Factors That Affect the Rates of Adaptive and Nonadaptive Evolution at the Gene Level in Humans and Chimpanzees

Abstract

The rate of amino acid substitution has been shown to be correlated to a number of factors including the rate of recombination, the age of the gene, the length of the protein, mean expression level, and gene function. However, the extent to which these correlations are due to adaptive and nonadaptive evolution has not been studied in detail, at least not in hominids. We find that the rate of adaptive evolution is significantly positively correlated to the rate of recombination, protein length and gene expression level, and negatively correlated to gene age. These correlations remain significant when each factor is controlled for in turn, except when controlling for expression in an analysis of protein length; and they also generally remain significant when biased gene conversion is taken into account. However, the positive correlations could be an artifact of population size contraction. We also find that the rate of nonadaptive evolution is negatively correlated to each factor, and all these correlations survive controlling for each other and biased gene conversion. Finally, we examine the effect of gene function on rates of adaptive and nonadaptive evolution; we confirm that virus-interacting proteins (VIPs) have higher rates of adaptive and lower rates of nonadaptive evolution, but we also demonstrate that there is significant variation in the rate of adaptive and nonadaptive evolution between GO categories when removing VIPs. We estimate that the VIP/non-VIP axis explains about 5-8 fold more of the variance in evolutionary rate than GO categories.

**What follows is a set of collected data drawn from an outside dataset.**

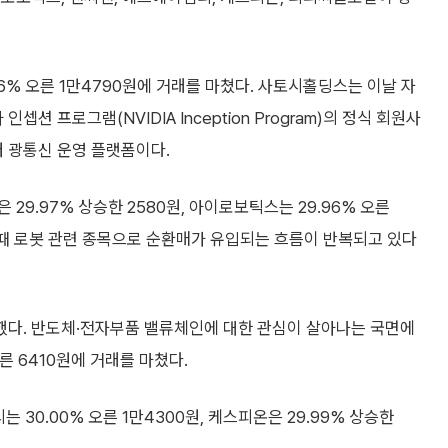
6% 오른 1만4790원에 거래를 마쳤다. 사토시홀딩스는 이날 자
셉션 프로그램(NVIDIA Inception Program)의 정식 회원사
터 광통신 운영 플랫폼이다.
29.97% 상승한 2580원, 아이로보틱스는 29.96% 오른
될 때 로봇 관련 종목으로 순환매가 유입되는 흐름이 반복되고 있다
감했다. 반도체·전자부품 밸류체인에 대한 관심이 살아나는 국면에
른 6410원에 거래를 마쳤다.
는 30.00% 오른 1만4300원, 케스피온은 29.99% 상승한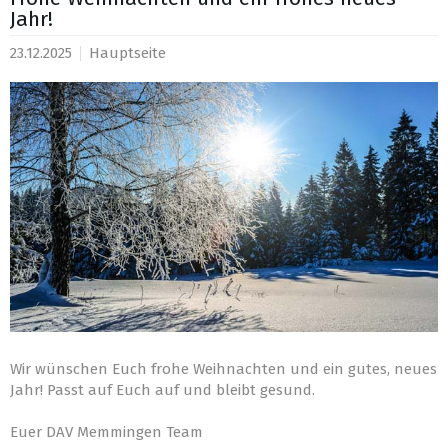
Jahr!
23.12.2025
Hauptseite
Wir wünschen Euch frohe Weihnachten und ein gutes, neues
Jahr! Passt auf Euch auf und bleibt gesund.
Euer DAV Memmingen Team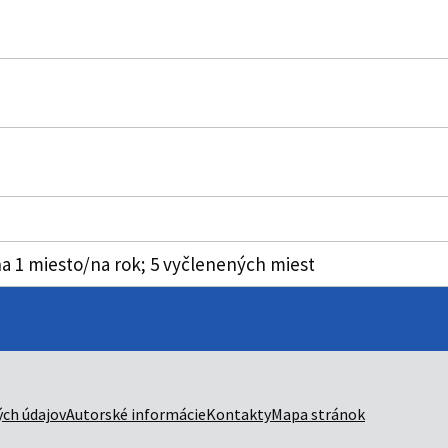
a 1 miesto/na rok; 5 vyčlenených miest
ch údajov
Autorské informácie
Kontakty
Mapa stránok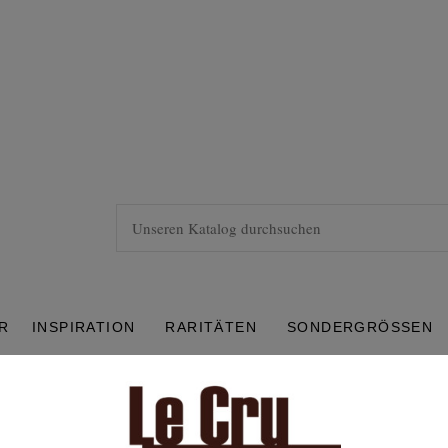
R
INSPIRATION
RARITÄTEN
SONDERGRÖSSEN
gne Billecart-Salmon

Keywords: adaptive evolution; chimpanzees; gene age; humans; recombination rate.

Fig. 1.

Estimates of ω_a and ω_na plotted against the (a) mean RR, (b) gene age, (c) mean gene expression, and (d) mean protein length. The respective significance of each correlation is shown in the plot legend, (*P < 0.05; **P < 0.01; ***P < 0.001; “.” 0.05 ≤ P < 0.10 for ω_a and ω_na). Also shown is the line of best fit through the data. An unweighted regression is fitted to the estimates of ω_a and ω_na.

Fig. 2.

Estimates of ω_a (top) and ω_na (bottom) for GO categories that contain >100 VIP and non-VIP genes.

Fig. 3.

Correlation between the log of the mean strength of selection against deleterious mutations and (a) gene age, (b) RR, (c) gene length, and (d) gene expression. A linear regression has been fitted to each data set.